> **Work item**
Skip the pictures and repeat each line of the data exactly.

── Source records ──

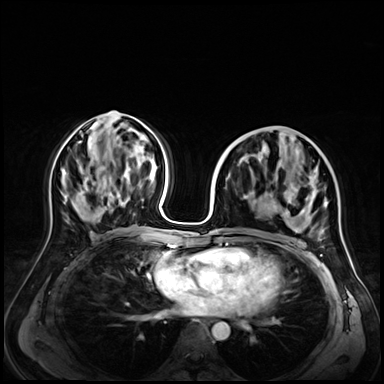
Breast MRI (dynamic contrast-enhanced), one axial slice. Slice 31 of 72 in the series (ordered by position). Dynamic contrast-enhanced series, time point 2 of 9 at this slice position (early post-contrast). 3 T. TE 1.4 ms, TR 4.3 ms. 384 × 384 image matrix. Female patient.
Annotated regions visible in this slice (semi-automatically segmented with operator editing):
- enhancing-tissue mask used for the functional tumour volume (all voxels passing the contrast-enhancement thresholds inside the analysis volume; usually the tumour): bounding box (x1, y1, x2, y2) in pixels: (217, 166, 327, 238)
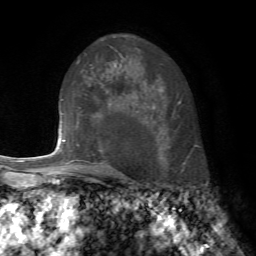
Breast MRI, one axial slice. Slice 51 of 72 in the series (ordered by position). Cropped to one breast. Dynamic contrast-enhanced series, time point 2 of 7 at this slice position (early post-contrast). 1.5 T. TE 4.2 ms, TR 8.7 ms. 256 × 256 image matrix. Female patient.
Outlined on this slice (semi-automatic segmentation, software-assisted and operator-edited):
- enhancing-tissue mask used for the functional tumour volume (all voxels passing the contrast-enhancement thresholds inside the analysis volume; usually the tumour): box from (x=76, y=115) to (x=102, y=172) px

───

> **Reply**
Breast MRI (dynamic contrast-enhanced), one axial slice. Slice 31 of 72 in the series (ordered by position). Dynamic contrast-enhanced series, time point 2 of 9 at this slice position (early post-contrast). 3 T. TE 1.4 ms, TR 4.3 ms. 384 × 384 image matrix. Female patient.
Annotated regions visible in this slice (semi-automatically segmented with operator editing):
- enhancing-tissue mask used for the functional tumour volume (all voxels passing the contrast-enhancement thresholds inside the analysis volume; usually the tumour): bounding box (x1, y1, x2, y2) in pixels: (217, 166, 327, 238)
Breast MRI, one axial slice. Slice 51 of 72 in the series (ordered by position). Cropped to one breast. Dynamic contrast-enhanced series, time point 2 of 7 at this slice position (early post-contrast). 1.5 T. TE 4.2 ms, TR 8.7 ms. 256 × 256 image matrix. Female patient.
Outlined on this slice (semi-automatic segmentation, software-assisted and operator-edited):
- enhancing-tissue mask used for the functional tumour volume (all voxels passing the contrast-enhancement thresholds inside the analysis volume; usually the tumour): box from (x=76, y=115) to (x=102, y=172) px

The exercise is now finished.